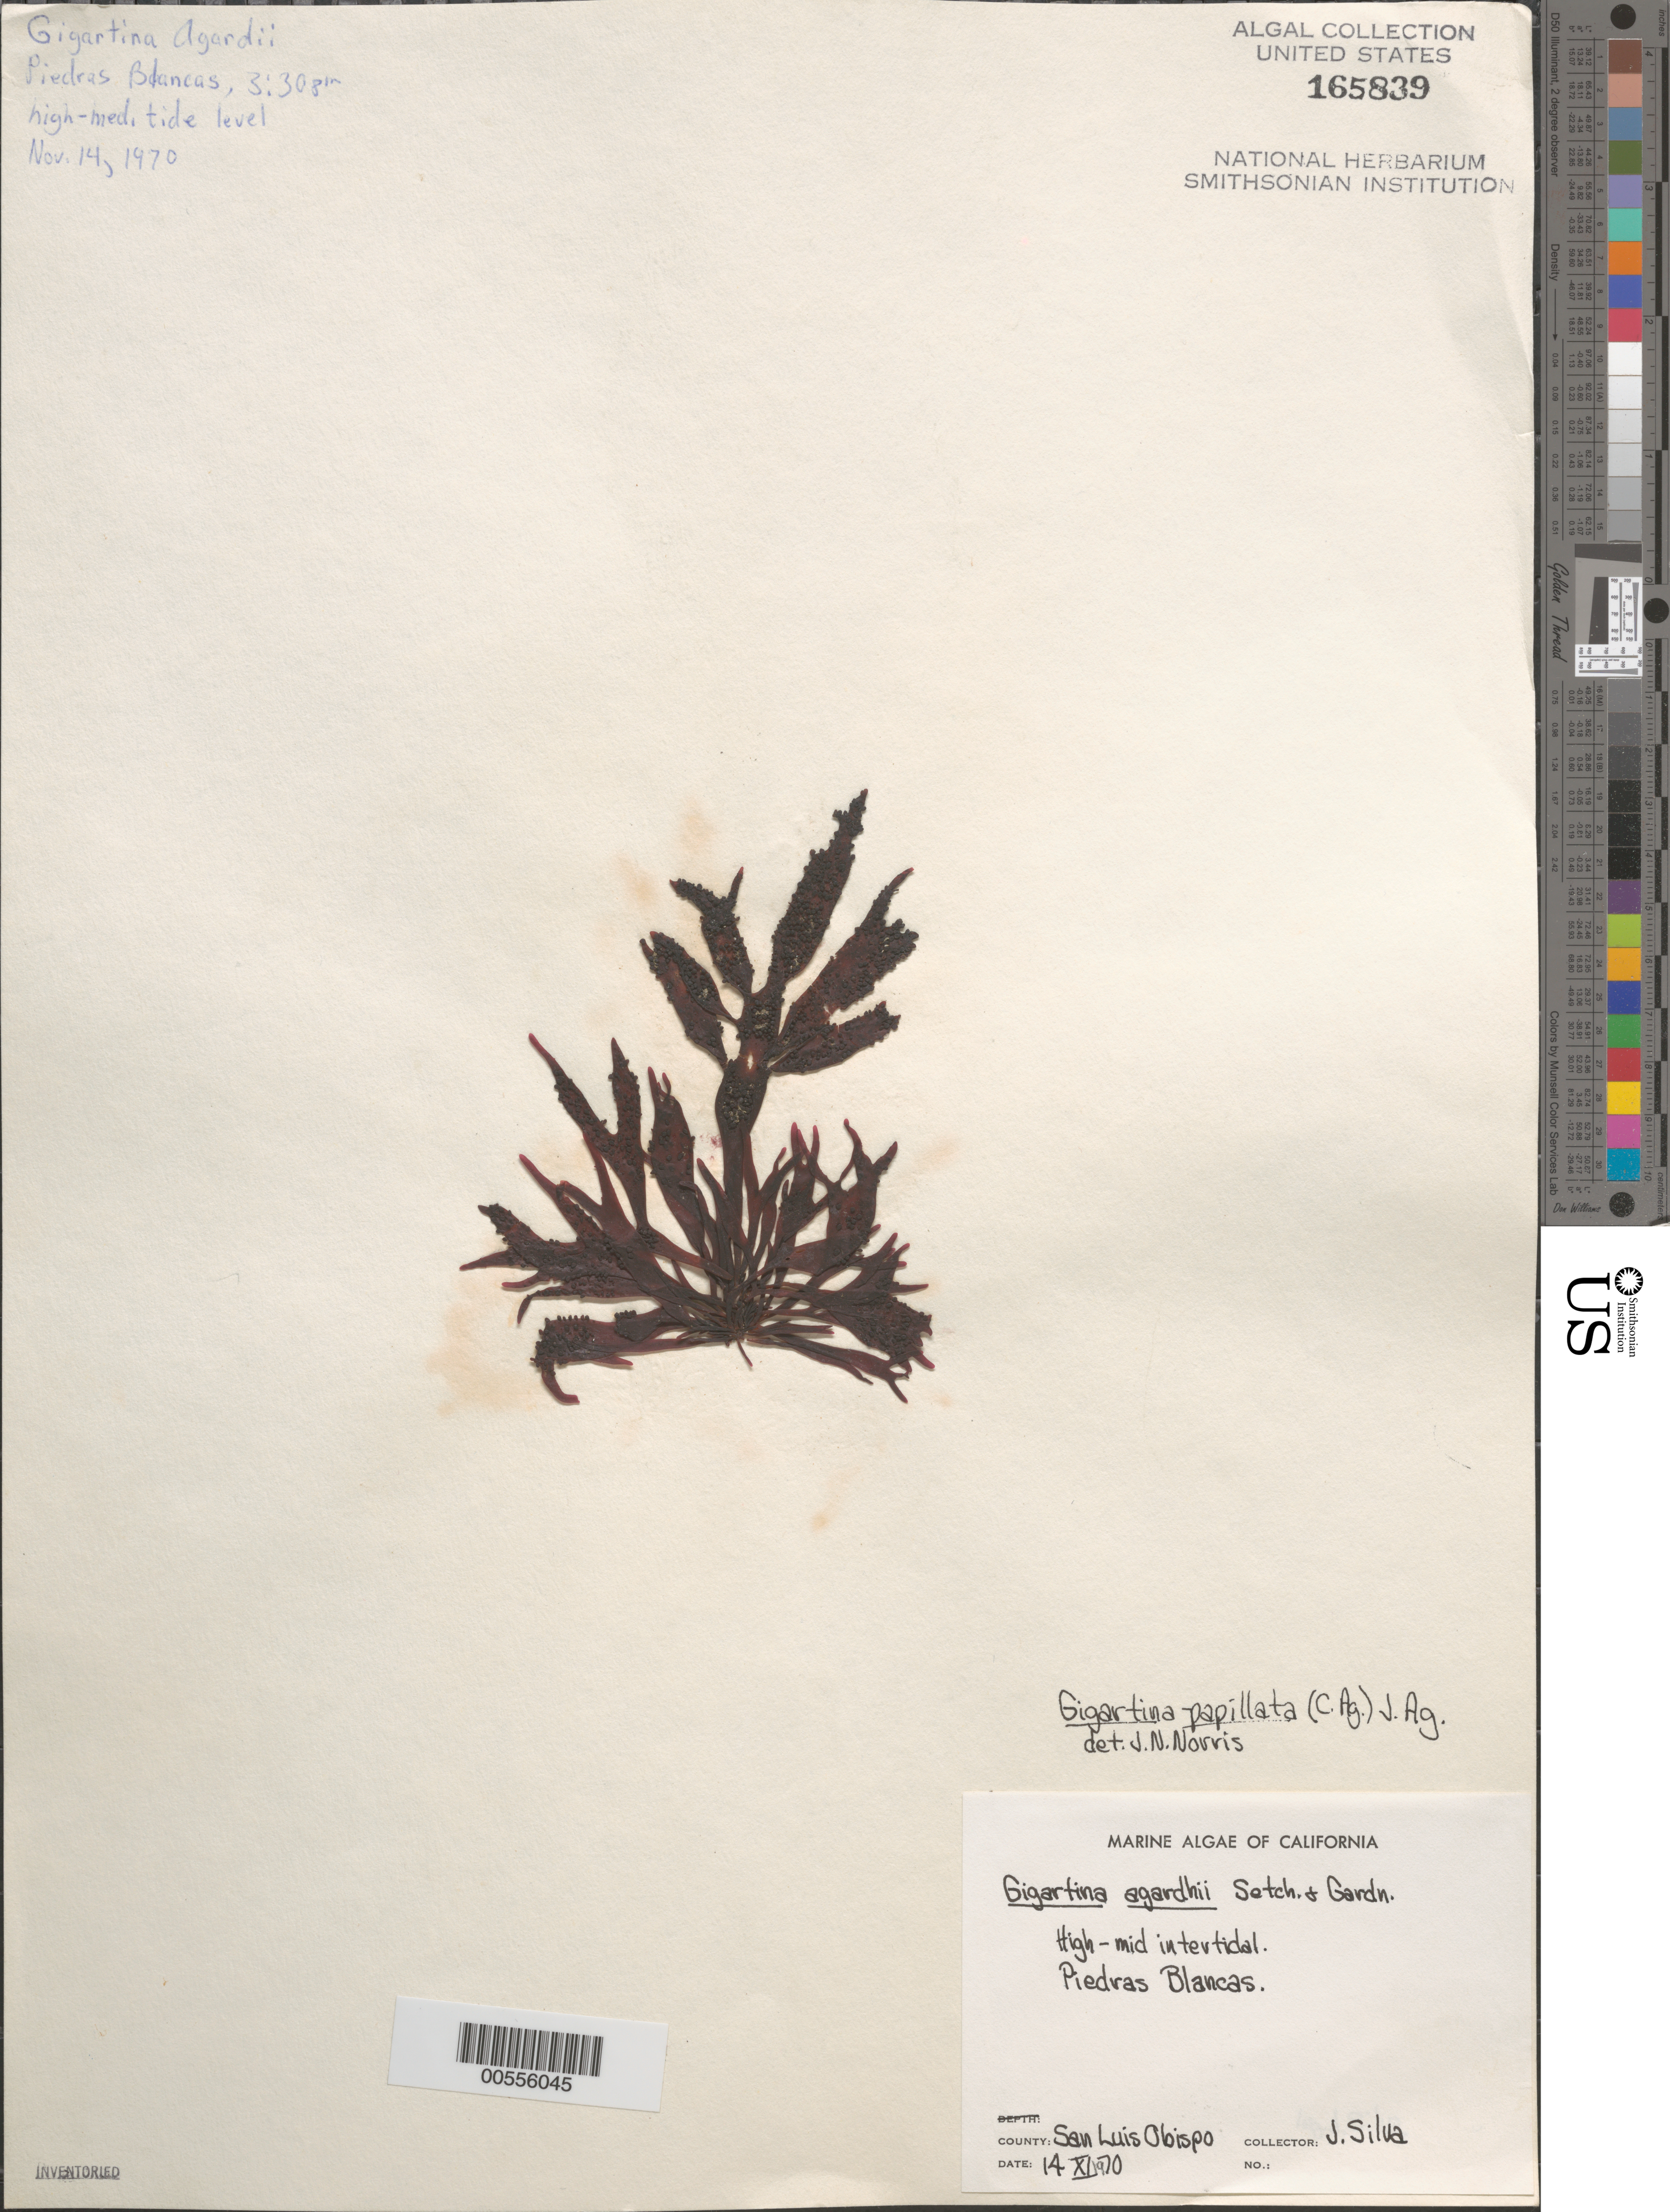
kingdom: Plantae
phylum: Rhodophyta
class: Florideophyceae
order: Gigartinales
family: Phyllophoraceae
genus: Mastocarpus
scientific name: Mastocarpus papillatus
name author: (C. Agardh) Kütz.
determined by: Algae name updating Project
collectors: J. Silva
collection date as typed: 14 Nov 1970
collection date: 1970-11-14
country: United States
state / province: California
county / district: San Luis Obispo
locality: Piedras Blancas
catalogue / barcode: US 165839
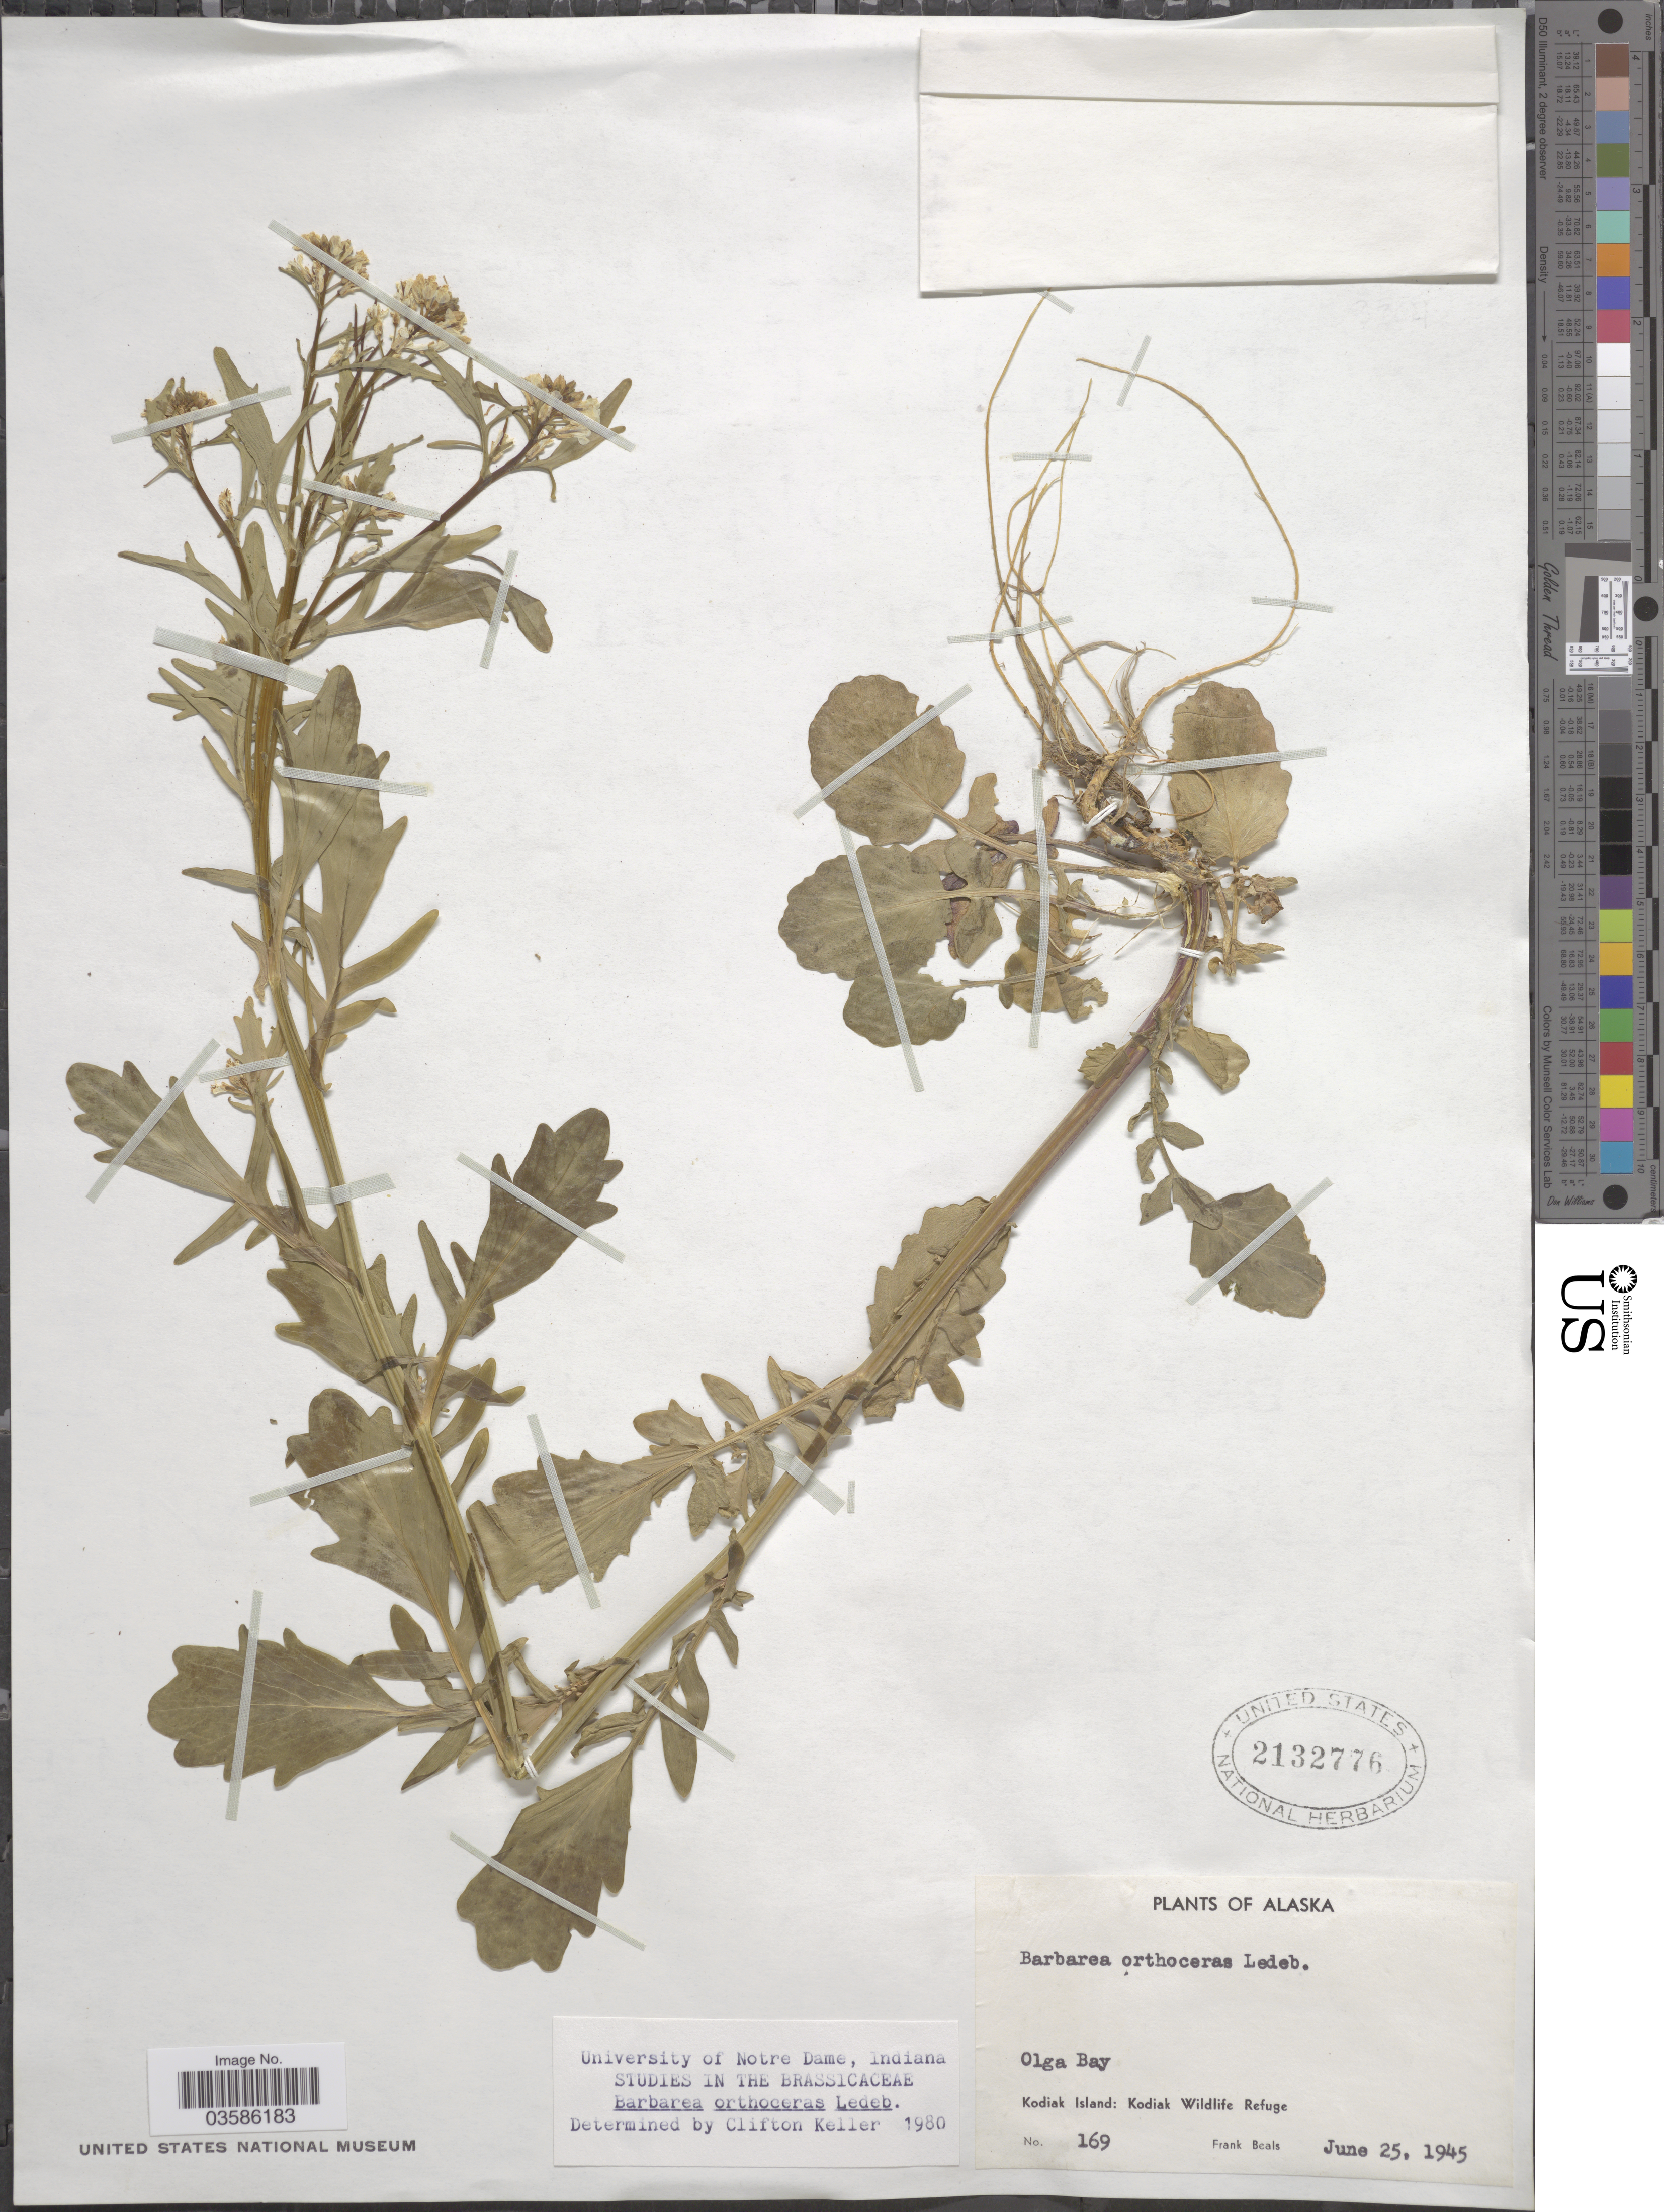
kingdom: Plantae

→ TASK DETAILS
Copy out every line of the rows above word for word, leaving out the pictures.

→ SOLVED PROBLEM
kingdom: Plantae
phylum: Rhodophyta
class: Florideophyceae
order: Gigartinales
family: Phyllophoraceae
genus: Mastocarpus
scientific name: Mastocarpus papillatus
name author: (C. Agardh) Kütz.
determined by: Algae name updating Project
collectors: J. Silva
collection date as typed: 14 Nov 1970
collection date: 1970-11-14
country: United States
state / province: California
county / district: San Luis Obispo
locality: Piedras Blancas
catalogue / barcode: US 165839
kingdom: Plantae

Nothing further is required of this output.